Proceeds from The Boston Cooking-School Cookbook helped Farmer open her own school. By this time, she was sort of a celebrity cook–like TV cook Rachael Ray, she offered ordinary people recipes they were able to prepare. In the days before television or radio, a wildly popular cookbook was a good outreach tool for Farmer’s methods. (To be fair, Ray says things like “Eyeball it!,” so Farmer, with her exacting approach to measurement, wasn't exactly the same.)
The income also provided the basis on which she toured, lectured on cooking and educated medical professionals about food for the sick, writes History.com. “Farmer’s expertise in the areas of nutrition and illness led her to lecture at Harvard Medical School,” writes the website. "Her largely intuitive knowledge of diet planning predated the modern field of nutrition," writes Encyclopedia Britannica. But for all that, her focus on food as an essential part of health seems very modern.

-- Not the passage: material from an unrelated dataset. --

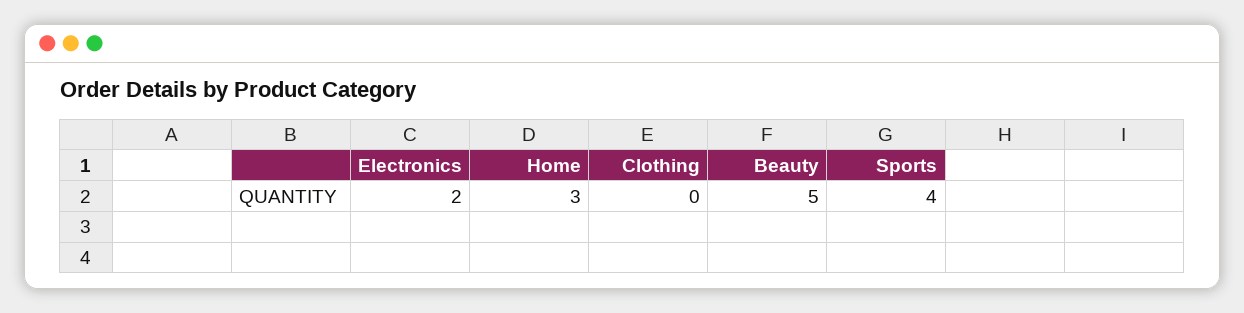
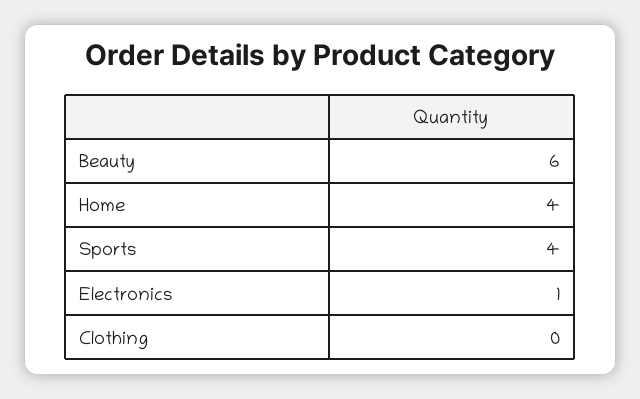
Electronics: 2 -> 1
Home: 3 -> 4
Beauty: 5 -> 6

The reason for the book’s lasting popularity is related to Farmer’s career as a teacher, writes Feeding America. She “wrote as if she were teaching,” with no narrative flourishes. This scientific approach to food preparation is exemplified by the fact that her cookbook, unlike others of the period, put clear measurements (for example, a cup of flour or a tablespoon of sugar) at the heart of a recipe. Farmer was a pioneer of the “structure and form of what we think of today as a recipe,” according to University of Washington professor Joe Janes, who studies information history.
But another reason might be that, by teaching easily replicable cooking skills and recipes, Farmer was giving ordinary people control over their food and by extension their physical health. In her cookbook, Farmer called "the principals of diet... an essential part of one's education. Mankind will eat to live," she wrote, "[and] will be able to do better mental and physical work, and disease will be less frequent."
In Farmer’s own lifetime, more than 360,000 copies of the book, in English, French, Spanish, Japanese and Braille were printed. After her death, family members took on the work of revising the cookbook and adding further recipes. The book continues to be revised, although it’s no longer run by her family. Farmer's cooking school lasted into the 1940s, though she herself died in 1915.